Schools in Wales are asking Welsh-speaking teachers in England to return home, due to concerns that the lack of native-speaker teachers will affect the long term recovery of the Welsh language.
Lawmakers did have a target of 1 million Welsh speakers by 2050, but have recently warned that this will not be achieved without a significant increase in recruitment of Welsh-speaking educators.
The Welsh government has promised to take action, announcing financial incentives and substantial grants in order to help schools recruit. One school group has already received a grant to hold an online jobs fair for Welsh-speaking teachers in other parts of the UK.
Chairman of the group, Trystan Edwards, head of Ysgol Garth Olwg in Church Village in Rhondda Cynon Taf, expressed the importance of positivity and innovation in the face of the challenge. “The hope is to build on the success of the initiative by holding similar events in the future,” he said.
Teachers of a variety of subjects, who have already made the move, are confident that the plan will help to revitalize language efforts.
Targets for 2021 as part of the strategy have not been met, leaving considerable shortfalls. 391 secondary school teachers of Welsh as a subject were counted, short of the aim of 600. Additionally in 2021 there were 2,004 secondary school teachers teaching subjects in the medium of Welsh, while the target was 2,200 – with an eventual 2050 aim of 4,200.

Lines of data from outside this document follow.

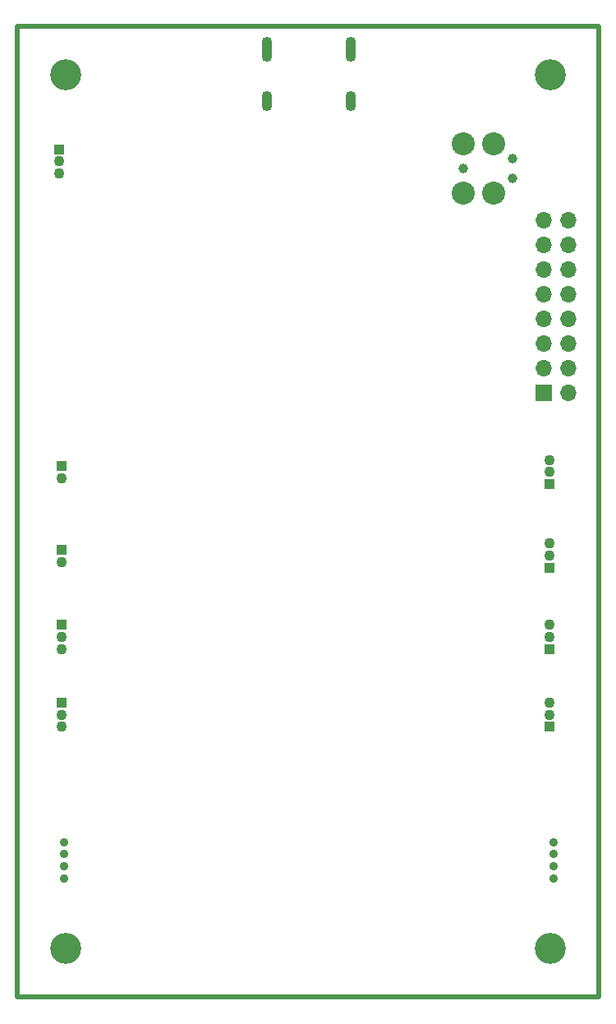
<source format=gbr>
%TF.GenerationSoftware,KiCad,Pcbnew,8.0.3*%
%TF.CreationDate,2024-06-18T17:24:28+01:00*%
%TF.ProjectId,Basic_DSP_V0_1,42617369-635f-4445-9350-5f56305f312e,rev?*%
%TF.SameCoordinates,Original*%
%TF.FileFunction,Soldermask,Bot*%
%TF.FilePolarity,Negative*%
%FSLAX46Y46*%
G04 Gerber Fmt 4.6, Leading zero omitted, Abs format (unit mm)*
G04 Created by KiCad (PCBNEW 8.0.3) date 2024-06-18 17:24:28*
%MOMM*%
%LPD*%
G01*
G04 APERTURE LIST*
%ADD10C,3.200000*%
%ADD11R,1.100000X1.100000*%
%ADD12C,1.100000*%
%ADD13C,0.900000*%
%ADD14C,2.374900*%
%ADD15C,0.990600*%
%ADD16R,1.700000X1.700000*%
%ADD17O,1.700000X1.700000*%
%ADD18O,1.100000X2.100000*%
%ADD19O,1.100000X2.600000*%
%TA.AperFunction,Profile*%
%ADD20C,0.500000*%
%TD*%
G04 APERTURE END LIST*
D10*
%TO.C,H3*%
X128400000Y-399100000D03*
%TD*%
%TO.C,H4*%
X78400000Y-399100000D03*
%TD*%
D11*
%TO.C,J2*%
X78000000Y-365750000D03*
D12*
X78000000Y-367000000D03*
X78000000Y-368250000D03*
%TD*%
D10*
%TO.C,H1*%
X78400000Y-309100000D03*
%TD*%
D11*
%TO.C,J8*%
X128300000Y-359875000D03*
D12*
X128300000Y-358625000D03*
X128300000Y-357375000D03*
%TD*%
D11*
%TO.C,J7*%
X128300000Y-351250000D03*
D12*
X128300000Y-350000000D03*
X128300000Y-348750000D03*
%TD*%
D13*
%TO.C,J11*%
X78275000Y-388125000D03*
X78275000Y-389375000D03*
X78275000Y-390625000D03*
X78275000Y-391875000D03*
%TD*%
D11*
%TO.C,J15*%
X78000000Y-358000000D03*
D12*
X78000000Y-359250000D03*
%TD*%
D14*
%TO.C,J12*%
X119360000Y-316160000D03*
D15*
X119360000Y-318700000D03*
D14*
X119360000Y-321240000D03*
X122535000Y-316160000D03*
X122535000Y-321240000D03*
D15*
X124440000Y-317684000D03*
X124440000Y-319716000D03*
%TD*%
D11*
%TO.C,J1*%
X77700000Y-316750000D03*
D12*
X77700000Y-318000000D03*
X77700000Y-319250000D03*
%TD*%
D11*
%TO.C,J3*%
X78000000Y-373750000D03*
D12*
X78000000Y-375000000D03*
X78000000Y-376250000D03*
%TD*%
D11*
%TO.C,J14*%
X78000000Y-349375000D03*
D12*
X78000000Y-350625000D03*
%TD*%
D13*
%TO.C,J6*%
X128725000Y-391875000D03*
X128725000Y-390625000D03*
X128725000Y-389375000D03*
X128725000Y-388125000D03*
%TD*%
D10*
%TO.C,H2*%
X128400000Y-309100000D03*
%TD*%
D16*
%TO.C,J16*%
X127710000Y-341875000D03*
D17*
X130250000Y-341875000D03*
X127710000Y-339335000D03*
X130250000Y-339335000D03*
X127710000Y-336795000D03*
X130250000Y-336795000D03*
X127710000Y-334255000D03*
X130250000Y-334255000D03*
X127710000Y-331715000D03*
X130250000Y-331715000D03*
X127710000Y-329175000D03*
X130250000Y-329175000D03*
X127710000Y-326635000D03*
X130250000Y-326635000D03*
X127710000Y-324095000D03*
X130250000Y-324095000D03*
%TD*%
D11*
%TO.C,J10*%
X128300000Y-376250000D03*
D12*
X128300000Y-375000000D03*
X128300000Y-373750000D03*
%TD*%
D11*
%TO.C,J9*%
X128300000Y-368250000D03*
D12*
X128300000Y-367000000D03*
X128300000Y-365750000D03*
%TD*%
D18*
%TO.C,J13*%
X107820000Y-311805000D03*
D19*
X107820000Y-306445000D03*
D18*
X99180000Y-311805000D03*
D19*
X99180000Y-306445000D03*
%TD*%
D20*
X73400000Y-304100000D02*
X133400000Y-304100000D01*
X133400000Y-404100000D01*
X73400000Y-404100000D01*
X73400000Y-304100000D01*
M02*

</source>
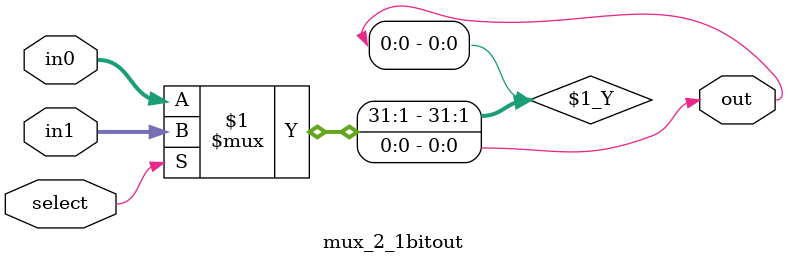
<source format=v>
module mux_2_1bitout(out, select, in0, in1);
    input select;
    input [31:0] in0, in1;
    output out;
    assign out = select ? in1 : in0;
endmodule
</source>
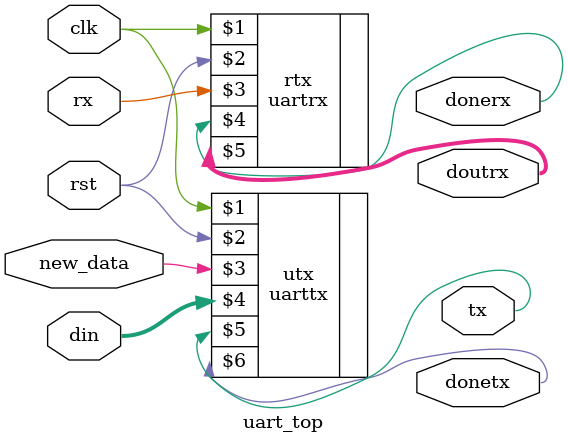
<source format=sv>
`timescale 1ns / 1ps


module uart_top #( parameter clk_freq = 10000000, baud_rate = 9600 )
(input clk,rst,rx, input [7:0] din, input new_data, output tx,donetx, donerx, output [7:0] doutrx );

uarttx #(clk_freq,baud_rate) utx (clk,rst,new_data,din,tx,donetx);

uartrx #(clk_freq,baud_rate) rtx (clk,rst,rx,donerx,doutrx);



endmodule

</source>
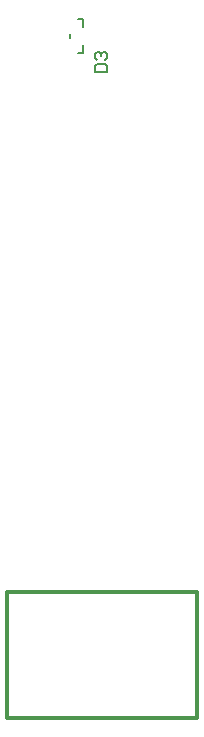
<source format=gbo>
G04*
G04 #@! TF.GenerationSoftware,Altium Limited,Altium Designer,20.0.13 (296)*
G04*
G04 Layer_Color=32896*
%FSLAX44Y44*%
%MOMM*%
G71*
G01*
G75*
%ADD10C,0.1500*%
%ADD11C,0.2000*%
%ADD12C,0.3000*%
D10*
X532250Y833750D02*
X536250D01*
Y827000D02*
Y833750D01*
X532250Y804750D02*
X536250D01*
Y811250D01*
X525500Y817000D02*
Y820500D01*
D11*
X556248Y788419D02*
X546252D01*
Y793418D01*
X547918Y795084D01*
X554582D01*
X556248Y793418D01*
Y788419D01*
X554582Y798416D02*
X556248Y800082D01*
Y803415D01*
X554582Y805081D01*
X552916D01*
X551250Y803415D01*
Y801748D01*
Y803415D01*
X549584Y805081D01*
X547918D01*
X546252Y803415D01*
Y800082D01*
X547918Y798416D01*
D12*
X471660Y241810D02*
X632950D01*
X471660D02*
Y348490D01*
X632950D01*
Y241810D02*
Y348490D01*
M02*

</source>
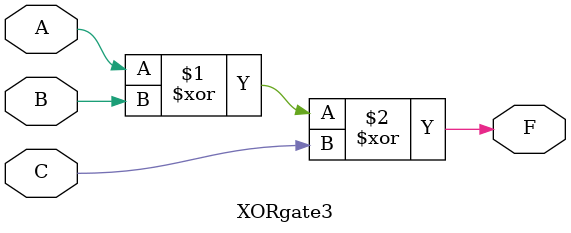
<source format=v>
/* 3입력에 대한 XOR 회로 설계 */
module XORgate3(A, B, C, F);
  input A, B, C;
  output F;

  assign F = A^B^C;

endmodule

</source>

Welsh recruitment in high school education is proving difficult across the board, according to an academic from Cardiff Metropolitan University. Of a similar opinion, Principal Trefor Jones of Ysgol Brynhyfryd in Ruthin, Denbighshire expressed that it is “increasingly difficult to recruit for Welsh-medium posts”, he added “Whether that’s down to a lack of people in the system interested in teaching or whether it’s people feeling that they’re happy in the posts that they’re currently in.”
Initiatives to boost the Welsh language skills of current members of high school staff are also being implemented.
In elementary schools, recruitment numbers seem to be steadily improving. Dr Anna Bryant, director of teacher education at the Cardiff Partnership for Initial Teacher Education, said recruitment to primary courses in Welsh and English was “positive”.
Financial incentives have also been announced in the hopes of boosting Welsh-speaking teachers in high schools. A £5,000 ($6,262) incentive for those studying to become Welsh-medium high school teachers and a £5,000 bursary to keep teachers in the workforce.
The Welsh government said a plan to increase the number of teachers “who can teach Welsh and through the medium of Welsh is vital to realizing our ambition for a million Welsh speakers by 2050”.